Dzisiaj po południu dzierżoniowscy strażacy zostali wezwani do zadymienia klatki schodowej w samym centrum miasta. Niestety, dojazd do zdarzenia został mocno utrudniony przez bezmyślność kierowcy hondy!
W środę, 23 września, około godziny 17:20, zastęp gaśniczy i autodrabina z dzierżoniowskiej straży pożarnej zostały zadysponowane do zadymienia na klatce schodowej przy ulicy Wrocławskiej 23 w Dzierżoniowie.
- W trakcie rozpoznania udało nam się ustalić przypuszczalną przyczynę, którą było cofnięcie się dymu z przewodu spalinowego na skutek niewłaściwego użytkowania tego przewodu kominowego. Nie było kratki zabezpieczającej w wyczystce na dole w piwnicy, stąd te zadymienie. [...] Dojazd do miejsca zdarzenia był utrudniony ze względu na zaparkowane samochody, które uniemożliwiły nam dojazd bezpośrednio do samego miejsca zdarzenia - powiedział nam asp. Artur Dudek, kierujący działaniami ratowniczymi z JRG Dzierżoniów.
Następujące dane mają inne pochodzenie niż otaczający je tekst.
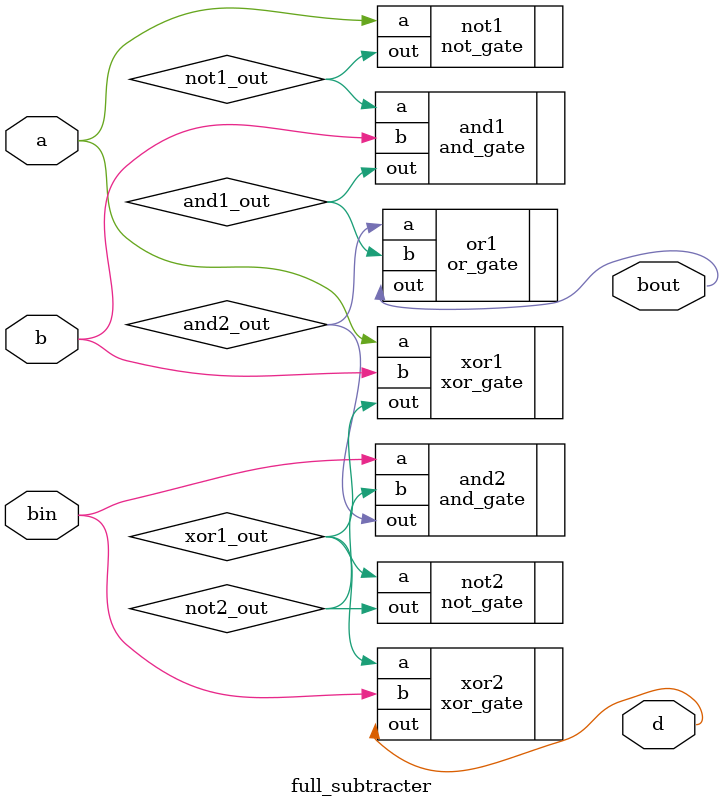
<source format=v>
module full_subtracter (input wire a, b, bin, output wire d, bout);

  wire xor1_out, not1_out, not2_out, and1_out, and2_out;

  xor_gate xor1 (.a(a), .b(b), .out(xor1_out));
  xor_gate xor2 (.a(xor1_out), .b(bin), .out(d));
  not_gate not1 (.a(a), .out(not1_out));
  not_gate not2 (.a(xor1_out), .out(not2_out));
  and_gate and1 (.a(not1_out), .b(b), .out(and1_out));
  and_gate and2 (.a(bin), .b(not2_out), .out(and2_out));
  or_gate or1 (.a(and2_out), .b(and1_out), .out(bout));

endmodule

</source>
Dojazd pod budynek, w którym powstało zagrożenie był niemożliwy przez kierującego hondą, który zaparkował swój pojazd na ulicy Tylnej, na zakazie parkowania. Sytuacja ta bardzo wzburzyła nie tylko strażaków, ale również przechodniów, którzy głośno komentowali to bezmyślne zachowanie.
Powiadomiony patrol policji natychmiast ustalił właściciela nieprawidłowo zaparkowanego samochodu i nakazał jego przestawienie. Tym razem sprawa zakończyła się mandatem, jednakże zastawianie dróg pożarowych może doprowadzić do tragedii.